It is quite common for charities to provide gifts or honorariums to individuals who are important to their organisations as a gesture to express their gratitude and appreciation. However, as registered entities with the Australian Charities and Not-for-profits Commission (ACNC), charities are required to comply with the ACNC’s Governance Standards when applying its resources. Therefore, careful consideration should be given to certain potential legal issues and financial reporting requirements when making the decision to provide gifts or honorariums.

The question whether it is appropriate for a charity to provide gifts or honorariums under certain circumstances should be determined on a case-by-case basis.  To discharge their duties to act in good faith in the charity’s best interest and to further its purposes, a charity’s Responsible Persons must properly consider the issues and concerns with providing gifts or honorariums and adopt a formal policy on their provision where necessary.
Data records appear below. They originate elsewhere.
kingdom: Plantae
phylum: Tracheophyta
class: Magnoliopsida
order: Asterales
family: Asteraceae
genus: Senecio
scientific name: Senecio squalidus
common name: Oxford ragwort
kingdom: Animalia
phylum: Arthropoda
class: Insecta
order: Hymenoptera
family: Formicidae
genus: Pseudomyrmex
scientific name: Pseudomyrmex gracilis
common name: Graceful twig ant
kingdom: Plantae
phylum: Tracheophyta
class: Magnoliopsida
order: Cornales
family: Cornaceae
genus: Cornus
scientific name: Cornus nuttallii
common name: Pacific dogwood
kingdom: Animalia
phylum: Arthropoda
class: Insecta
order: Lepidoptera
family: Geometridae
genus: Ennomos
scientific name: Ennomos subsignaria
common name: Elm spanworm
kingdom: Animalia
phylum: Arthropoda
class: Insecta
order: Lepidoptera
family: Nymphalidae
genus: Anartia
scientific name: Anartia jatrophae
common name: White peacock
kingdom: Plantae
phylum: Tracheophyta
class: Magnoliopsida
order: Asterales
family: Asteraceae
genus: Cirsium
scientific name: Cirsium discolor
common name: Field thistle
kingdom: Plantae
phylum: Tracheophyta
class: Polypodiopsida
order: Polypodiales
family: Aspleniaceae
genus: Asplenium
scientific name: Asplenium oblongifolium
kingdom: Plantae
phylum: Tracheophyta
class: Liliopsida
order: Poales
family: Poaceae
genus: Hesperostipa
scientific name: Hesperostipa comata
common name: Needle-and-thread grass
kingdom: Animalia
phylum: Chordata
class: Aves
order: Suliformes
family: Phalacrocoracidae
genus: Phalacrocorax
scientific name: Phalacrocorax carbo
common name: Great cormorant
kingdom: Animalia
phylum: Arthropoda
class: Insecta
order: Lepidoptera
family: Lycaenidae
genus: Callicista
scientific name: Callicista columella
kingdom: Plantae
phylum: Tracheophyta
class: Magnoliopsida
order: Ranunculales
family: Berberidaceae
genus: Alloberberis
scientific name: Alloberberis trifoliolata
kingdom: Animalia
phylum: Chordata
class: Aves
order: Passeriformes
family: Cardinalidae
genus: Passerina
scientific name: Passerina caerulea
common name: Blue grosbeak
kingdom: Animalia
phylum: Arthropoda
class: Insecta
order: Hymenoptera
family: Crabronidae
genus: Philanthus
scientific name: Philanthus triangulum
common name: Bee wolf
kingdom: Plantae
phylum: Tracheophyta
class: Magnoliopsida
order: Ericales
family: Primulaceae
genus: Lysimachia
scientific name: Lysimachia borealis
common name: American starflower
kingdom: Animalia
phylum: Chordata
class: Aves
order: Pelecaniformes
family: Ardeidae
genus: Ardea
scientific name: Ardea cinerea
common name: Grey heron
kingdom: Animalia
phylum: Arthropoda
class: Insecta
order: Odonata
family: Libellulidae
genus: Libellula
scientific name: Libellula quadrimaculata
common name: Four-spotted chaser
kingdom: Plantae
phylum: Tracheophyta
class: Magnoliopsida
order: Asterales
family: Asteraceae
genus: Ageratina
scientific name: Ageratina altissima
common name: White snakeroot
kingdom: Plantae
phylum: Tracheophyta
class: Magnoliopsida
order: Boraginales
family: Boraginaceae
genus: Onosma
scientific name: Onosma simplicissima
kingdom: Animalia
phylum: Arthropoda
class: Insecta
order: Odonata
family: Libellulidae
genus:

The ACNC has released a guide to explain its expectations on this issue, which also recommends 10 questions for charities to ask themselves before providing a gift or honorarium (please be aware that this does not constitute an exhaustive list of legal issues):

  1. Do the charity’s governing rules allow it to provide gifts or honorariums?
  2. Who receives a gift or honorarium and why?
  3. How should the charity determine the value of the gift or honorarium? It may be through a discussion among the Responsible Persons or at the management level. It may be by consulting with other similar charities.
  4. Will the payment of a gift or honorarium affect any current funding arrangements? For example, schools receiving funding from the Government are subject to legal obligations to ensure that funds must be used in a particular way.
  5. What will supporters or the public think of the charity providing a gift or honorarium? For example, it could pose a risk to the charity’s reputation and its donations especially if the gift or honorarium is of significant value?
  6. Is the gift or honorarium going to be a once-off occurrence? If not, it might not be a true gift or honorarium, especially if recipients are expected to do something in return, or if it is made in exchange for services. There may be implications for this under employment and tax law.
  7. Is the charity considering the gift or honorarium because its rules prevent it from offering remuneration? If so, the charity may not be taking reasonable steps to ensure that its Responsible Persons are acting in good faith and in the charity’s best interests, particularly if the person receiving the gift or honorarium is likely to be regarded as an employee or contractor.
  8.  Is the charity considering making a gift or honorarium to cover the out-of-pocket expenses incurred by individuals – for example, travel costs to attend a board meeting? If so, the charity should consider reimbursing those individuals for the actual costs incurred instead, if allowed by its governing rules.
  9. Is the charity providing a gift or honorarium on a regular basis to recognise an individual for their services? If so, the charity should consider if it is more appropriate to recognise them as an employee or contractor instead.
  10. Is the charity providing a gift or honorarium to a Responsible Person? If so, the charity should make sure there is a proper process for making a decision and determining a reasonable value. To avoid any conflict of interest, a Responsible Person should not participate in any decision about a gift or honorarium to themselves.  The charity should further consider: How will the charity’s Responsible Persons be accountable for and transparent about the gift or honorarium and will the charity consult with its members or put the decision to its members?